[What to produce]
Tally the lines in the entries below that contain the string "cskoons", matching case exactly. Reply with only the number.

Material shown below:

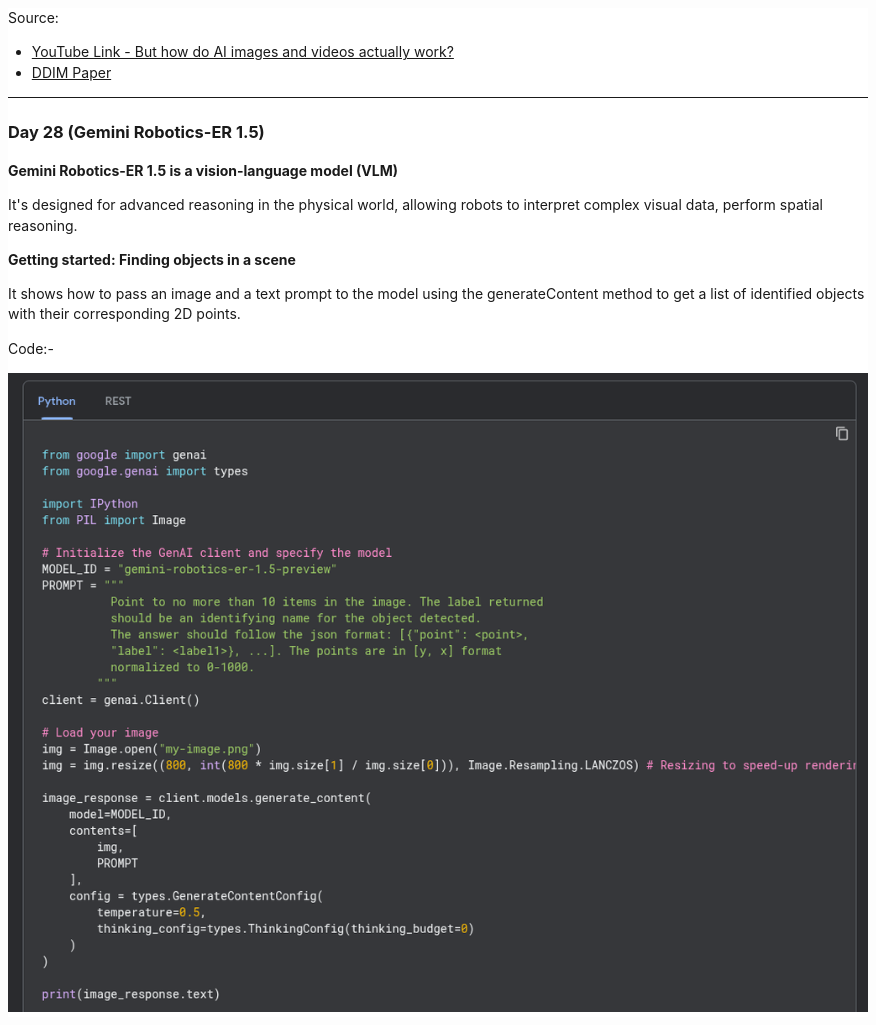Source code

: Source:
- [YouTube Link - But how do AI images and videos actually work?](https://www.youtube.com/watch?v=iv-5mZ_9CPY)
- [DDIM Paper](https://arxiv.org/pdf/2010.02502)

---

### Day 28 (Gemini Robotics-ER 1.5)

**Gemini Robotics-ER 1.5 is a vision-language model (VLM)**

It's designed for advanced reasoning in the physical world, allowing robots to interpret complex visual data, perform spatial reasoning.

**Getting started: Finding objects in a scene**

It shows how to pass an image and a text prompt to the model using the generateContent method to get a list of identified objects with their corresponding 2D points.

Code:-

![r1](images/day28/r1.png)
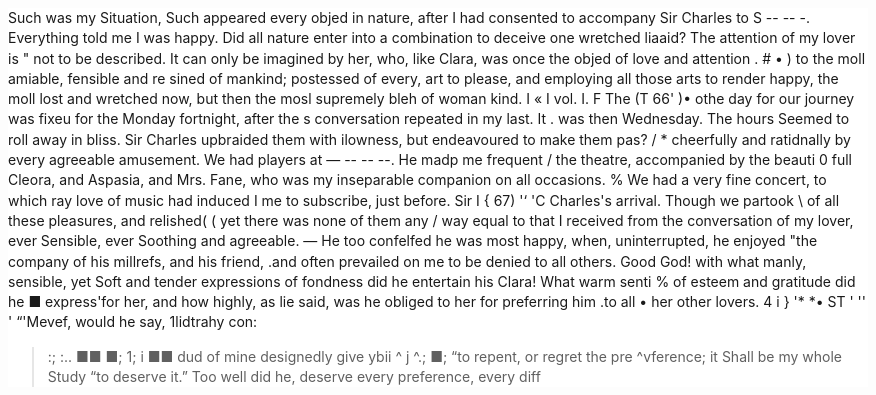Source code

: Such was my Situation, Such appeared every objed in nature, after I had consented to accompany Sir Charles 
to S -- -- -. Everything told me I was 
happy. Did all nature enter into a combination to deceive one wretched liaaid? The attention of my lover is " not to be described. It can only be imagined by her, who, like Clara, was 
once the objed of love and attention 
. # • 
) 
to the moll amiable, fensible and re sined of mankind; postessed of every, art to please, and employing all those arts to render happy, the moll lost and wretched now, but then the mosl supremely bleh of woman kind. 
I 
« 
I 
vol. I. F The 
(T 66' )• 
othe day for our journey was fixeu for the Monday fortnight, after the 
s 
conversation repeated in my last. It 
. was then Wednesday. The hours Seemed to roll away in bliss. Sir Charles upbraided them with ilowness, 
but endeavoured to make them pas? 
/ * 
cheerfully and ratidnally by every agreeable amusement. We had players 
at — -- -- --. He madp me frequent 
/ 
the theatre, accompanied by the beauti 
0 
full Cleora, and Aspasia, and Mrs. Fane, who was my inseparable companion on all occasions. 
% 
We had a very fine concert, to which ray love of music had induced 
I 
me to subscribe, just before. Sir 
I 
{ 67) 
'‘ 'C 
Charles's arrival. Though we partook 
\ 
of all these pleasures, and relished( 
( 
yet there was none of them any 
/ 
way equal to that I received from the conversation of my lover, ever Sensible, ever Soothing and agreeable. — He too confelfed he was most happy, when, uninterrupted, he enjoyed "the company of his millrefs, and his friend, .and often prevailed on me to be denied to all others. Good God! with what manly, sensible, yet Soft and tender expressions of fondness did he entertain his Clara! What warm senti 
% 
of esteem and gratitude did he ■ express'for her, and how highly, as lie said, was he obliged to her for preferring him .to all • her other lovers. 
4 
i } 
'* *• ST ' '' ' 
“'Mevef, would he say, 1lidtrahy con: 
>:; :.. ■■ ■; 1; i ■■ 
dud of mine designedly give ybii 
^ j ^.; ■; 
“to repent, or regret the pre ^vference; it Shall be my whole Study “to deserve it.” Too well did he, deserve every preference, every diff 

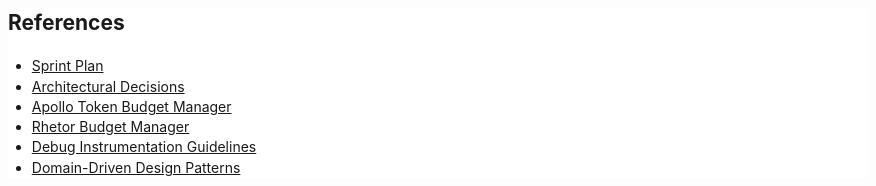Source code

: ## References

- [Sprint Plan](/Users/cskoons/projects/github/Tekton/MetaData/DevelopmentSprints/Budget_Consolidation_Sprint/SprintPlan.md)
- [Architectural Decisions](/Users/cskoons/projects/github/Tekton/MetaData/DevelopmentSprints/Budget_Consolidation_Sprint/ArchitecturalDecisions.md)
- [Apollo Token Budget Manager](/Apollo/apollo/core/token_budget.py)
- [Rhetor Budget Manager](/Rhetor/rhetor/core/budget_manager.py)
- [Debug Instrumentation Guidelines](/MetaData/TektonDocumentation/DeveloperGuides/Debugging/DebuggingInstrumentation.md)
- [Domain-Driven Design Patterns](https://martinfowler.com/tags/domain%20driven%20design.html)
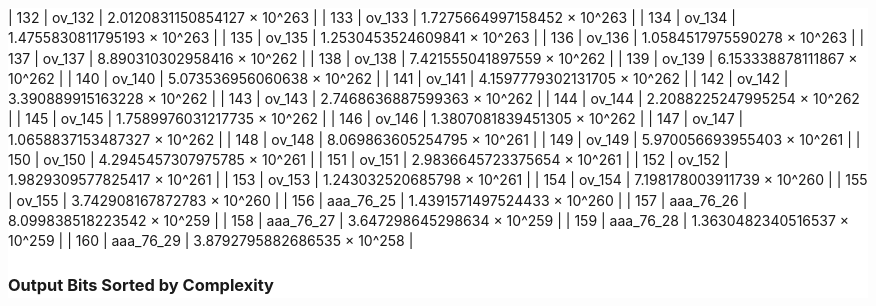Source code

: | 132 | ov_132 | 2.0120831150854127 × 10^263 |
| 133 | ov_133 | 1.7275664997158452 × 10^263 |
| 134 | ov_134 | 1.4755830811795193 × 10^263 |
| 135 | ov_135 | 1.2530453524609841 × 10^263 |
| 136 | ov_136 | 1.0584517975590278 × 10^263 |
| 137 | ov_137 | 8.890310302958416 × 10^262 |
| 138 | ov_138 | 7.421555041897559 × 10^262 |
| 139 | ov_139 | 6.153338878111867 × 10^262 |
| 140 | ov_140 | 5.073536956060638 × 10^262 |
| 141 | ov_141 | 4.1597779302131705 × 10^262 |
| 142 | ov_142 | 3.390889915163228 × 10^262 |
| 143 | ov_143 | 2.7468636887599363 × 10^262 |
| 144 | ov_144 | 2.2088225247995254 × 10^262 |
| 145 | ov_145 | 1.7589976031217735 × 10^262 |
| 146 | ov_146 | 1.3807081839451305 × 10^262 |
| 147 | ov_147 | 1.0658837153487327 × 10^262 |
| 148 | ov_148 | 8.069863605254795 × 10^261 |
| 149 | ov_149 | 5.970056693955403 × 10^261 |
| 150 | ov_150 | 4.2945457307975785 × 10^261 |
| 151 | ov_151 | 2.9836645723375654 × 10^261 |
| 152 | ov_152 | 1.9829309577825417 × 10^261 |
| 153 | ov_153 | 1.243032520685798 × 10^261 |
| 154 | ov_154 | 7.198178003911739 × 10^260 |
| 155 | ov_155 | 3.742908167872783 × 10^260 |
| 156 | aaa_76_25 | 1.4391571497524433 × 10^260 |
| 157 | aaa_76_26 | 8.099838518223542 × 10^259 |
| 158 | aaa_76_27 | 3.647298645298634 × 10^259 |
| 159 | aaa_76_28 | 1.3630482340516537 × 10^259 |
| 160 | aaa_76_29 | 3.8792795882686535 × 10^258 |

### Output Bits Sorted by Complexity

End of Material shown.

[Written answer]
2